The Green Man was about “the other” in a National Trust house. It was shown in an eerie part of the woods. It’s about the feeling of a presence: you are being watched by “the other.” The Rites of Dionysus (2000–04) was inspired by Euripides’s Bacchae. The brief was to portray mankind’s relationship with the vine, a journey into what Dionysus is about. With these last two, the environment was safer, more controlled, in terms of how things could be perceived. Toward the end of The Rites of Dionysus, when I put the disembodied head in, there was an element of cruelty. Some people didn’t like that, but I was simply following the Dionysian ritual. This was the time of the first beheadings in Iraq, and it started to look contemporary. There were complaints, I was asked to explain myself, and the head had to be removed.
BM: Mother, the Air is Blue, the Air is Dangerous is another installation that uses mist, lighting, and sound. I gather that it’s based on a childhood memory of being caught up in a bomb explosion.
TS: All through my art education and career, I’ve been reticent about creating work about the Troubles, and maybe it’s about moving on. There’s been a lot of interpretatively based work in Northern Ireland that treats the Troubles, but I felt it was a bit insular. I wanted to be far away from it. About four years ago, it came to me that I needed to make this piece. There was a strong image in my mind of a bomb going off, trays flying through the air, smoke coming up stairs, and making a run for it and getting out. You set your mind in another place: it’s frozen and hypnotic. Everything becomes still.

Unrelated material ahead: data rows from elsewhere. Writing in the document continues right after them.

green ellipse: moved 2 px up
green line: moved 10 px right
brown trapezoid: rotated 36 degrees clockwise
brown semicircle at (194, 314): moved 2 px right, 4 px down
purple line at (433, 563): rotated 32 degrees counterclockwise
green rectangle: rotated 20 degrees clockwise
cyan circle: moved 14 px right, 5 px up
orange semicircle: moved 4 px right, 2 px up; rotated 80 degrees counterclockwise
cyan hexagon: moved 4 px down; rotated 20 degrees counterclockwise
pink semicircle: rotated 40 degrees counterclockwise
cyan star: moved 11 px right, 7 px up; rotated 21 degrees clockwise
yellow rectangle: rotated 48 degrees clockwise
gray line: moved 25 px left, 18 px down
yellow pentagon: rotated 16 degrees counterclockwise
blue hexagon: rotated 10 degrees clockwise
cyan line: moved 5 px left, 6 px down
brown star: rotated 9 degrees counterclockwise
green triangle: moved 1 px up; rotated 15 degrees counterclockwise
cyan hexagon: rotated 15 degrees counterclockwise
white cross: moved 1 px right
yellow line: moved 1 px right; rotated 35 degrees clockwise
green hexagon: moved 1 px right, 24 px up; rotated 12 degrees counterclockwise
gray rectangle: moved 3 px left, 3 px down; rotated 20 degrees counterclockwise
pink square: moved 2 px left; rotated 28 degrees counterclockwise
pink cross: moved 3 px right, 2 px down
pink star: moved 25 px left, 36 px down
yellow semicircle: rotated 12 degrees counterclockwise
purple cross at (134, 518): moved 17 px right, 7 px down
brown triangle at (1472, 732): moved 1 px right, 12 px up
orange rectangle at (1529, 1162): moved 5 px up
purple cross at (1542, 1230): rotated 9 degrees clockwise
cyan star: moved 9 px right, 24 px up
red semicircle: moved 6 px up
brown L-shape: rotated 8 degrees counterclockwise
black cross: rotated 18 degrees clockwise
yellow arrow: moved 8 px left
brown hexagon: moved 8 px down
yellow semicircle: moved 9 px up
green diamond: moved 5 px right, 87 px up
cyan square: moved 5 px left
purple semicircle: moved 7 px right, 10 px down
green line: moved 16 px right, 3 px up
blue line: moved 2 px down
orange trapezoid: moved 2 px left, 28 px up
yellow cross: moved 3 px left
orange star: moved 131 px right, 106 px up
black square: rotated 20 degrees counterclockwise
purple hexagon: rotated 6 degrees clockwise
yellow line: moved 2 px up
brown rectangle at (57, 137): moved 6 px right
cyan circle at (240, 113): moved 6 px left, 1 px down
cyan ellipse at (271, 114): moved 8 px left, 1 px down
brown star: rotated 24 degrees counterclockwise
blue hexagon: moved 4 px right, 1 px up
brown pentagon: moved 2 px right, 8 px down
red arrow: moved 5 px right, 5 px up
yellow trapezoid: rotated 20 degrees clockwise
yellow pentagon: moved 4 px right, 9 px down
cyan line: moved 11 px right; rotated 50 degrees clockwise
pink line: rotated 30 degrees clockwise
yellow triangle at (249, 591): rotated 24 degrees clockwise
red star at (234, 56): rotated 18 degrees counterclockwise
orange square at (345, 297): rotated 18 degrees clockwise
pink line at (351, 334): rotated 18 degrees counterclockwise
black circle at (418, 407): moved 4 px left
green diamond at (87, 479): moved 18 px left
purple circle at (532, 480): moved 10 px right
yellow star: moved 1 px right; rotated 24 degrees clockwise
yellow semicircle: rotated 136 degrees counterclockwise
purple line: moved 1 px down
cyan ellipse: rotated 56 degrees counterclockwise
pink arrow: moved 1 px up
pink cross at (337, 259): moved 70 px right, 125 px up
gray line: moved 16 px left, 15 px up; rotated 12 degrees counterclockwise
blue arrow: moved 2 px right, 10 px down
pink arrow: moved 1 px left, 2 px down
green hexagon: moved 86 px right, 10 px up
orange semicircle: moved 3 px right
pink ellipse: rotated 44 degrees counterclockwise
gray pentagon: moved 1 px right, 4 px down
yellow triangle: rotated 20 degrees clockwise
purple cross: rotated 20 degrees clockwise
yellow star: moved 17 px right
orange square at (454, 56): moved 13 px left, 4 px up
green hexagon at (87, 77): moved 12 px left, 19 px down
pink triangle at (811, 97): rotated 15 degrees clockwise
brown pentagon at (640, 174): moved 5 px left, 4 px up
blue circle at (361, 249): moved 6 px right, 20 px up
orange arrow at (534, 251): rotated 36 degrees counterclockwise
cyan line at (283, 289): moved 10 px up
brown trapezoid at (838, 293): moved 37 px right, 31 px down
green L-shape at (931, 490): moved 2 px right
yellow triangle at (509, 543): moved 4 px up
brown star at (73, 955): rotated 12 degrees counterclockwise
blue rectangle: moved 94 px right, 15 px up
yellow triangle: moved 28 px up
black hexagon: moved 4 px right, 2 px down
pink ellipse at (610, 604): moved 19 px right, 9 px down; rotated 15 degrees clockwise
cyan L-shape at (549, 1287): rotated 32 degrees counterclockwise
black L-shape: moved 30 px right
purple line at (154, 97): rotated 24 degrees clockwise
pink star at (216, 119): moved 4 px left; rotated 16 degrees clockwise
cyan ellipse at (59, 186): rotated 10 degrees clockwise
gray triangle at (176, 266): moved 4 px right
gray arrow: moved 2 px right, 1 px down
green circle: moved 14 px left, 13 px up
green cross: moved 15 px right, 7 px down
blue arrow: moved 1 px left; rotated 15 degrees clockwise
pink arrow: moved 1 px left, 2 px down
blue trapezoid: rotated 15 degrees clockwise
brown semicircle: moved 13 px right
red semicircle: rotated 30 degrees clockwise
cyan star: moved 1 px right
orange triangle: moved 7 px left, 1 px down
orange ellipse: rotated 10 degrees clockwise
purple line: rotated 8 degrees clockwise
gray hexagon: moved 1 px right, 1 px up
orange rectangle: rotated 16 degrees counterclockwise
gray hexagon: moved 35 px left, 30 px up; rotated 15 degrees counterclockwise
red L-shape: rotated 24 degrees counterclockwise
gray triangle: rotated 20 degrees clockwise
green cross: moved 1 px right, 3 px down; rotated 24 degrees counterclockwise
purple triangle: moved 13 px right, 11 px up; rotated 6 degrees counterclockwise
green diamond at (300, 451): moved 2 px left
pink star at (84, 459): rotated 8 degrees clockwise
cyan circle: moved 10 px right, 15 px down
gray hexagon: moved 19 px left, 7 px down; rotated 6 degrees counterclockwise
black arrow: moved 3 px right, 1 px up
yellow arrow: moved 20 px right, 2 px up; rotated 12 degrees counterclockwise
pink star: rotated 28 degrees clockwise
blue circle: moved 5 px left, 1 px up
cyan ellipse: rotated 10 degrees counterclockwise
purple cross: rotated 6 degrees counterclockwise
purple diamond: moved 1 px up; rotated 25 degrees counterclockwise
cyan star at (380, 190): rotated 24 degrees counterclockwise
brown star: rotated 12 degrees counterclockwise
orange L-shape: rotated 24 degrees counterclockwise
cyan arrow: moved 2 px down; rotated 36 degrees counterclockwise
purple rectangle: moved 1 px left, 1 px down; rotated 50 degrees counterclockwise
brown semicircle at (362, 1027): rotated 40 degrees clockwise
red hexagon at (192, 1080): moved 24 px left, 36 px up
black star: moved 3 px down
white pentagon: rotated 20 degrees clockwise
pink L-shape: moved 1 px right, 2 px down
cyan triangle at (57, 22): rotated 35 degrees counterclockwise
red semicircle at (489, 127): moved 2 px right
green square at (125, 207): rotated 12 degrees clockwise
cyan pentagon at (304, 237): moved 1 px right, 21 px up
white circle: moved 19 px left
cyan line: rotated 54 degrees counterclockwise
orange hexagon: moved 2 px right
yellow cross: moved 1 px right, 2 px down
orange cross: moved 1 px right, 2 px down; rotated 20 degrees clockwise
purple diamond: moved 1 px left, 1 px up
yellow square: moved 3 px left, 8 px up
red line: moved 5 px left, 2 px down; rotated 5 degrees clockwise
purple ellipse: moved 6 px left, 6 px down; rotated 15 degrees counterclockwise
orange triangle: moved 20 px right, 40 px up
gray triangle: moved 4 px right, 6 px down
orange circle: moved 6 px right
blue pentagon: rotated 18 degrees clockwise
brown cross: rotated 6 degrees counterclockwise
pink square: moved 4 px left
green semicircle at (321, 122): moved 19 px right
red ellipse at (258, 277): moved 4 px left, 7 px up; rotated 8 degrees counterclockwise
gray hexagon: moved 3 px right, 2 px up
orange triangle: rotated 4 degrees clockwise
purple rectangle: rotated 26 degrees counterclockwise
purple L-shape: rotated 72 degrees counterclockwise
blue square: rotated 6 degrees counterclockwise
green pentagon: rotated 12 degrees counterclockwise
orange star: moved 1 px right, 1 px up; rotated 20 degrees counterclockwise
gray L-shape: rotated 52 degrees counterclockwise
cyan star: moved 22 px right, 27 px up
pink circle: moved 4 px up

In the book, I related it to Bloody Friday—the wording is ambiguous. I think the explosion happened in Anderson and Macaulay’s [a shopping complex with a restaurant], but there’s nothing on the Internet about that happening on Bloody Friday. I was seven years old. Maybe I’ve merged the two incidents in my mind.
After I had finished Black Smoke Rising, which is about the Middle East, I wanted to work on this. I had been invited to do a residency at the Kappatos Gallery in Athens. When I arrived, I sketched out some ideas, and they liked the one about the restaurant experience. They brought in designers and sound engineers. The “picture” was that of a restaurant with chairs and tables in disarray, trays revolving slowly, suspended in mid-air, shadows running around two walls, and all of it bound together by the sounds of sirens.